Not to keep talking about food but I have something odd that is happening and I wanted opinions.
So the longer I am single the more out of touch I am with others. At times I think I am coming off as hostile. Ok who am I kidding its not juts me that thinks this. This was brought to my attention this weekend when a guy that has been messaging me (see I don't even know if this means we are talking? I think probably not) He asked how my day was. Well this was my day....
I had an issue with someone complaining about this shirt. She was accusing me of not donating to the cause and profiting off the plight of others. First of all I am Lakota, those fighting are family. Second of all, the listing says I am donating what does she want a screen shot of the donation made? Third of all, Heather came up with the design and I just made it happen. To top it off she didn't even buy the shirt just wanting to complain. Fourth of all she was complaining on a fb group my sister belongs to and she had me blocked so I couldn't defend myself. Thankfully Heather and Hannah handled her. All of this drama came about because she told Heather (on their mutual group) that she was a botanist but Heather corrected her on asparagus. Yes this insanity was because she was trying to say she was a botanist but thought there was only one specie of asparagus. This embarrassed her and she went off. No clue why she chose me.
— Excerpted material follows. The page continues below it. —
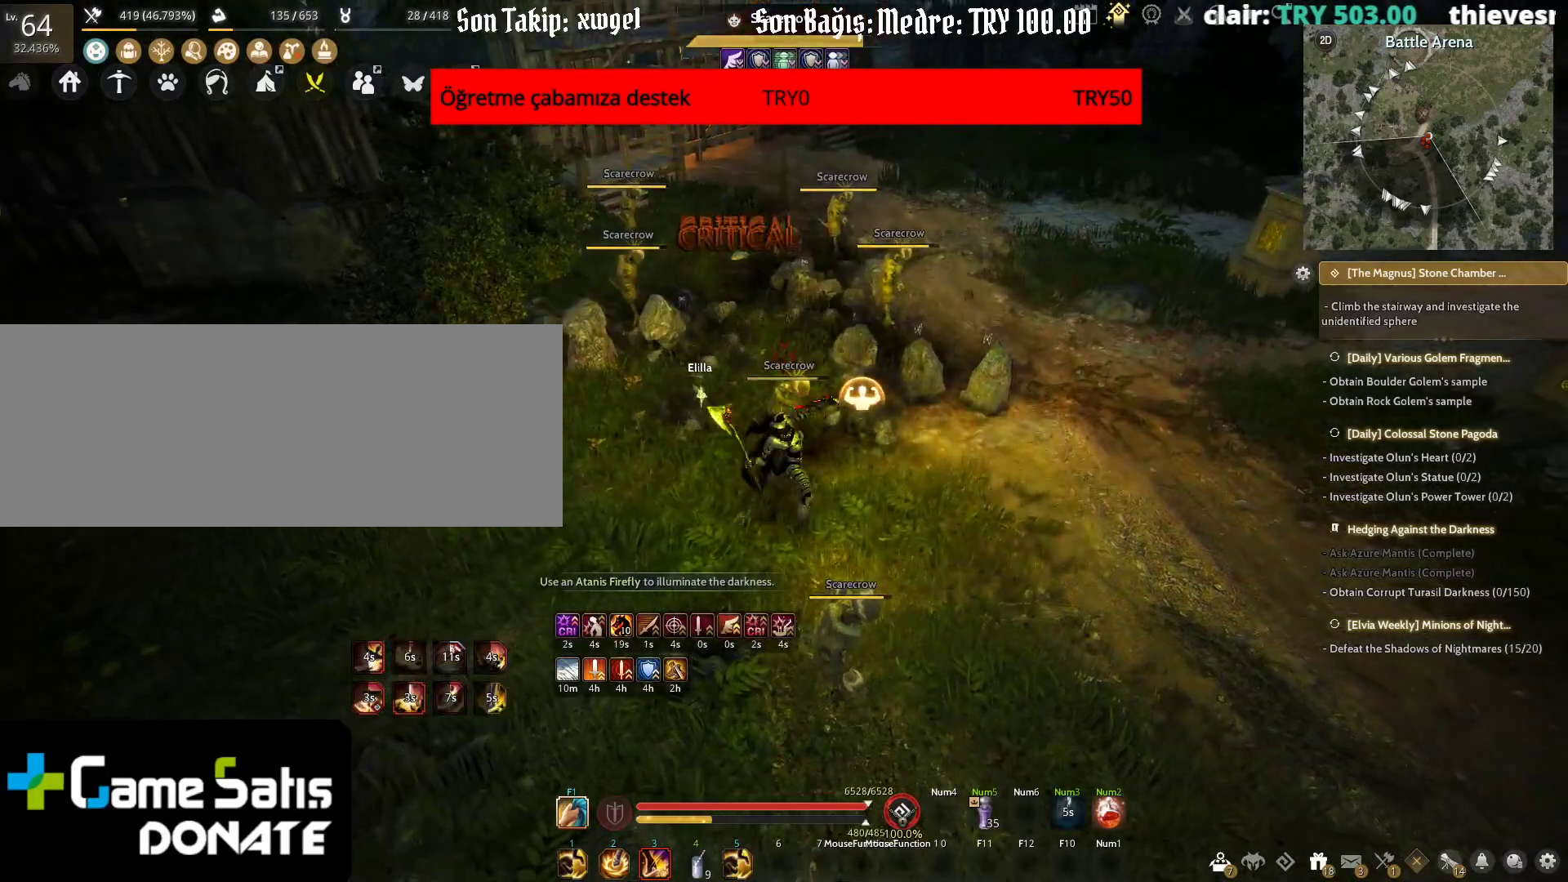
{"keys": ["s"], "mouse": ["left"], "events": []}
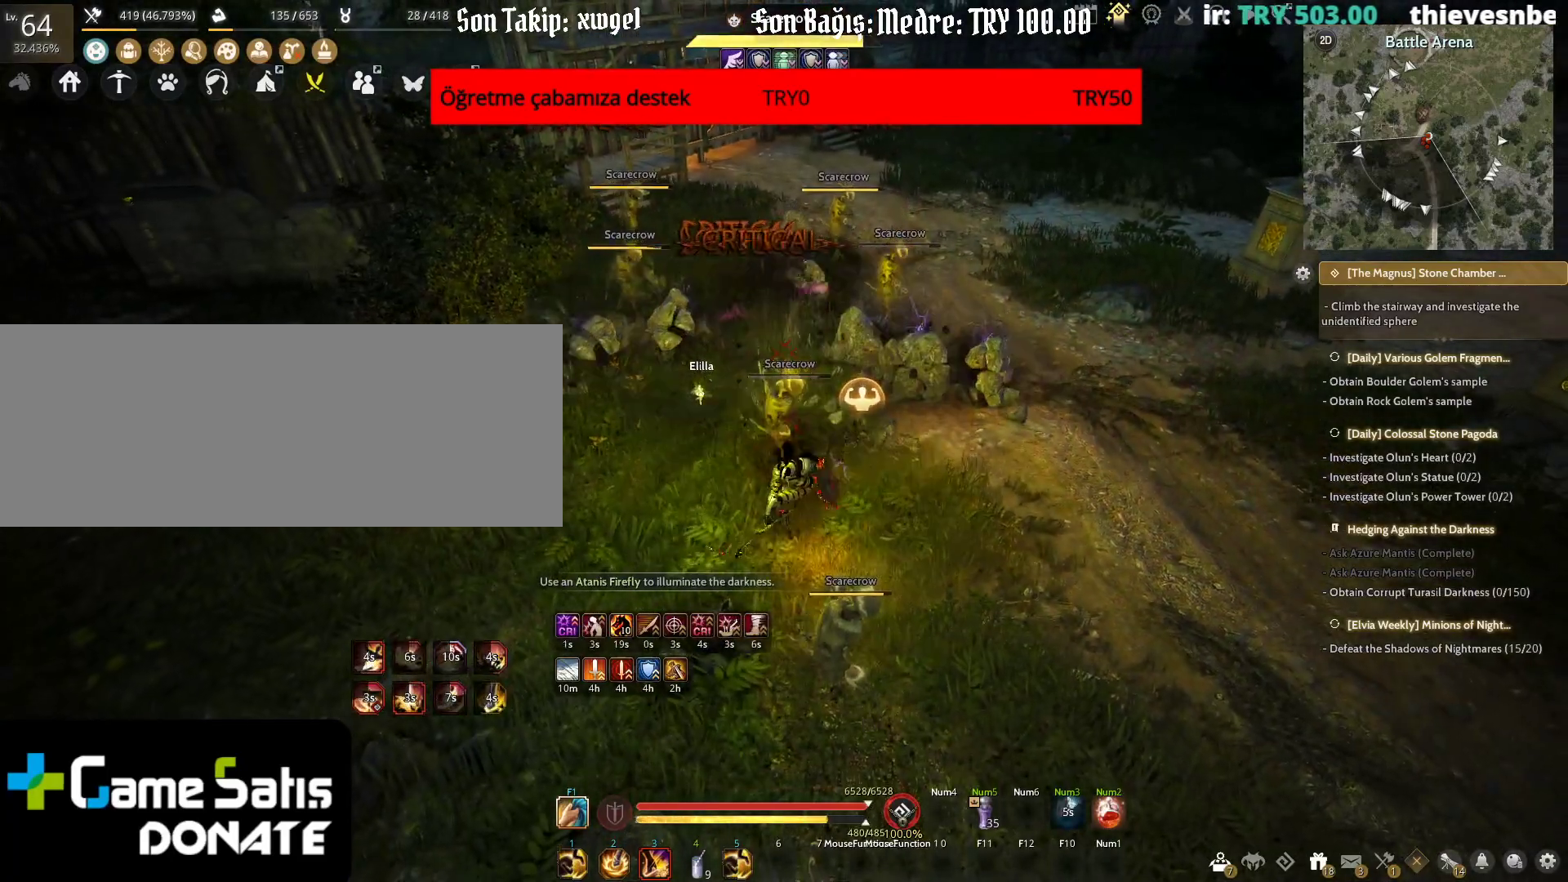
{"keys": ["s"], "mouse": ["left", "right"], "events": [[233, "mouse_right", "down"]]}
I don't even care about asparagus. Although sugar snap peas is another story. I could eat them by the bucket load.
Same day. I dropped Emmy off at her friends house. They just moved here about 2 years ago from Russia. We had a little language barrier. It was kinda comical. Super sweet people though and Emmy had fun and their daughter is precious.
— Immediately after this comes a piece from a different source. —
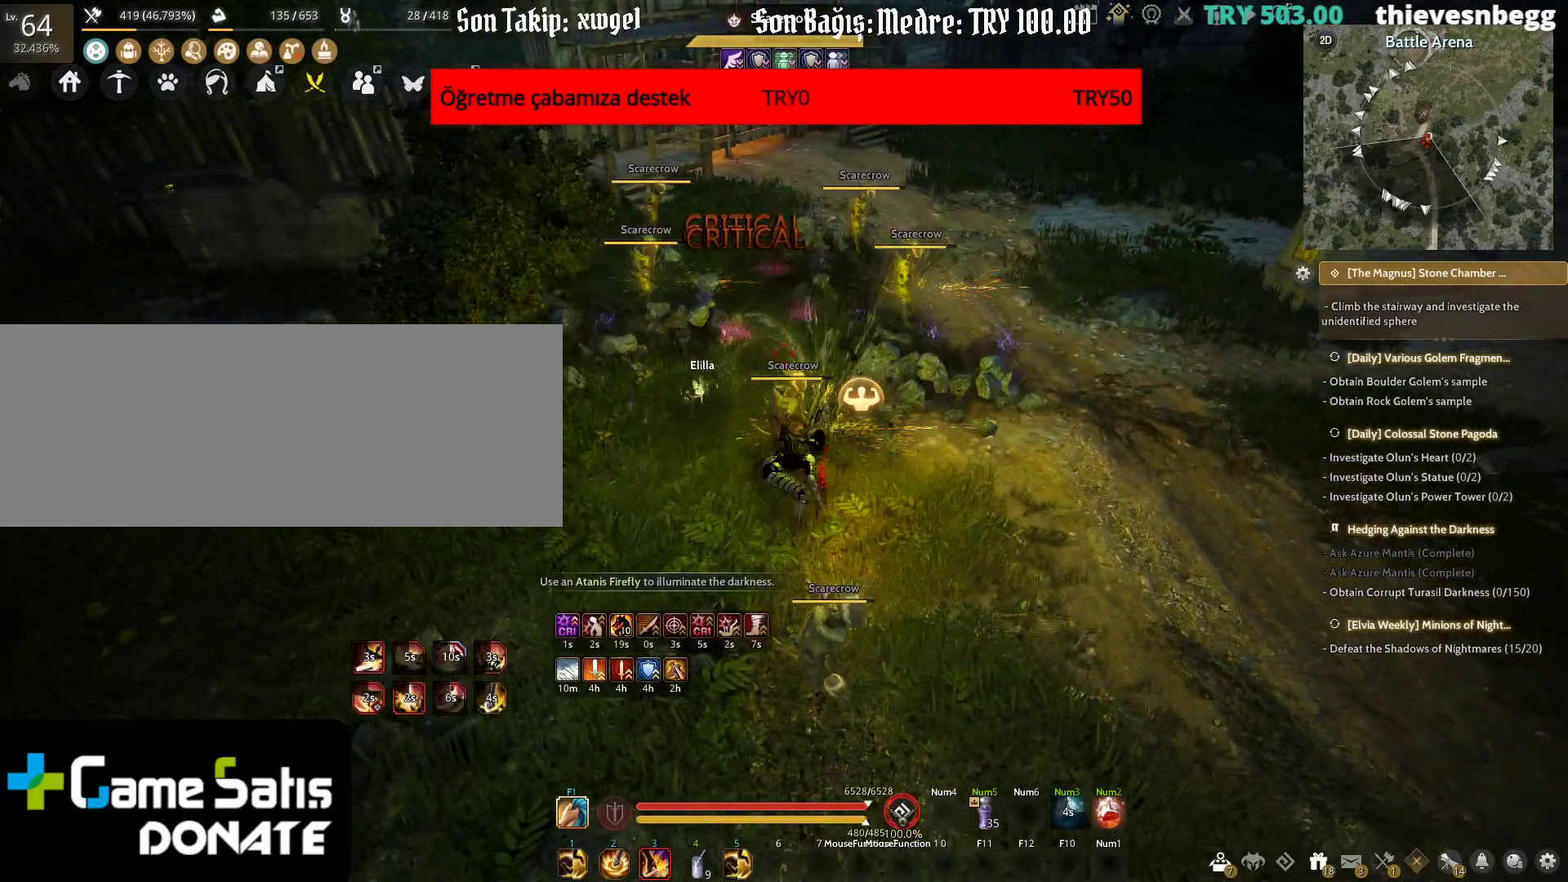
{"keys": [], "mouse": ["left", "right"], "events": [[100, "s", "up"]]}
Also same day, I came home to see two girls having a lovers quarrel in the ditch beside my house. One was sitting in the ditch (basically in my yard) and the other was standing over her yelling, spitting, and waving her arms. Then spitter stomped off and ditch girl got up crying and ran after her. I really wanted to shout as I got out of my car to just let her go that spitting is nasty.
So I told him all of that and he asked if I was ok. I was confused and asked why I wouldn't be ok. Its not like I got spit on. Also every evening I get asked what we had for dinner. I have no idea why this question makes me feel like I am standing in front of the class unprepared with no pants on. I mean how hard is it to say, we all ate cereal with a side of ice cream?
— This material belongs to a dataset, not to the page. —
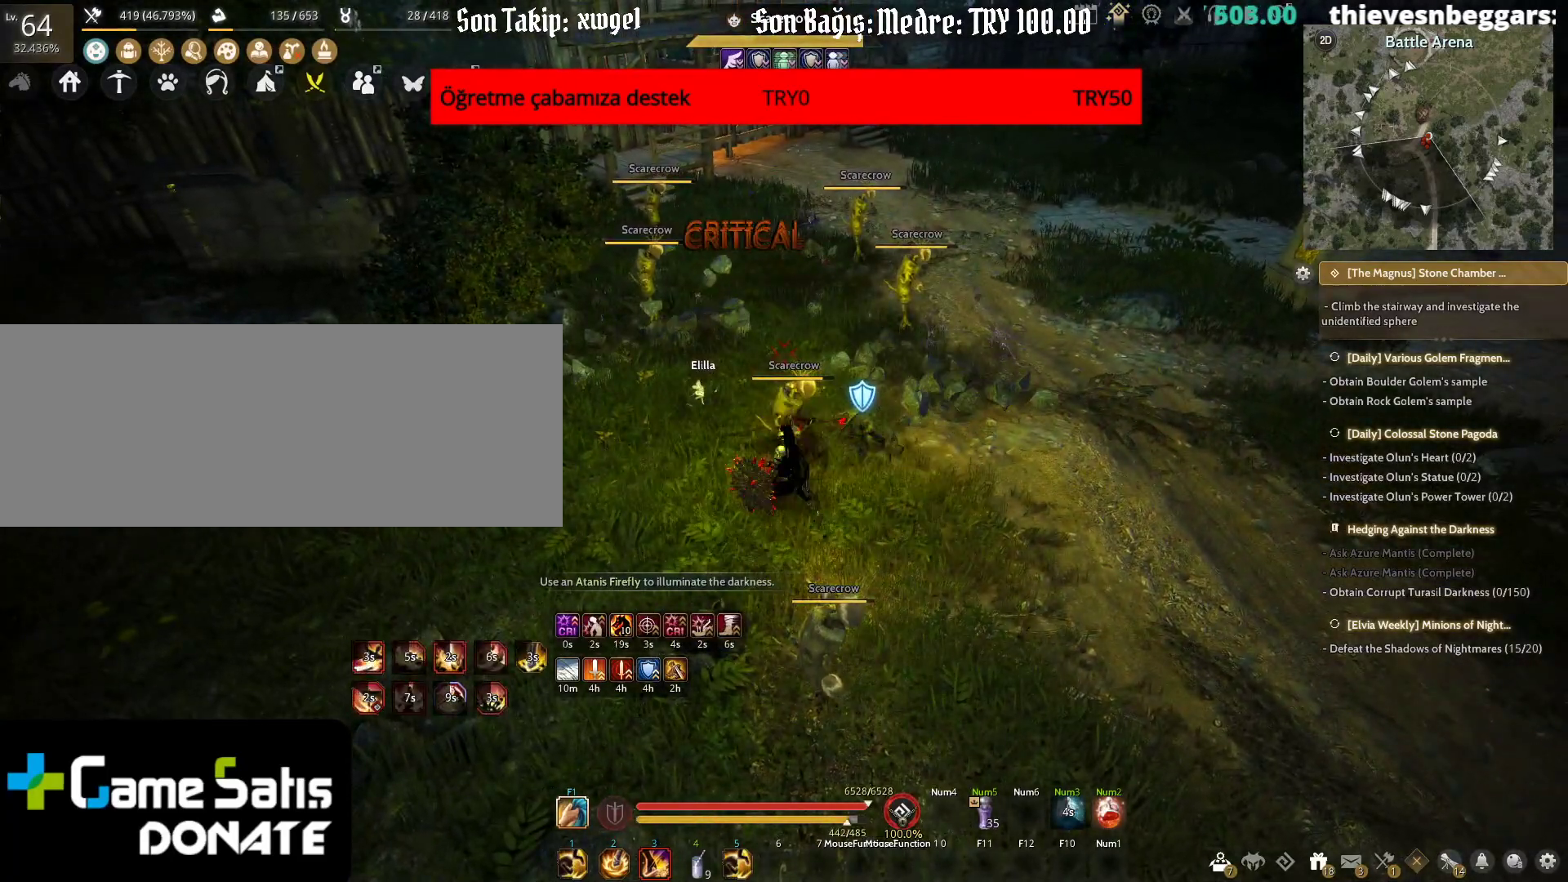
{"keys": [], "mouse": ["left", "right"], "events": []}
Now add to this He was talking about The Walking Dead, which I have never been able to get into. I tried considering the creator is from Kentucky. Anyway, this conversation happened.
So people who are not socially awkward and may possibly spend super bowl with people instead of cute furbabies like this......Am I being insane? Or as he said defensive and closed off.
Also isn't my super bowl date a cutie? Sadly his owners love him and I didn't get to steal him.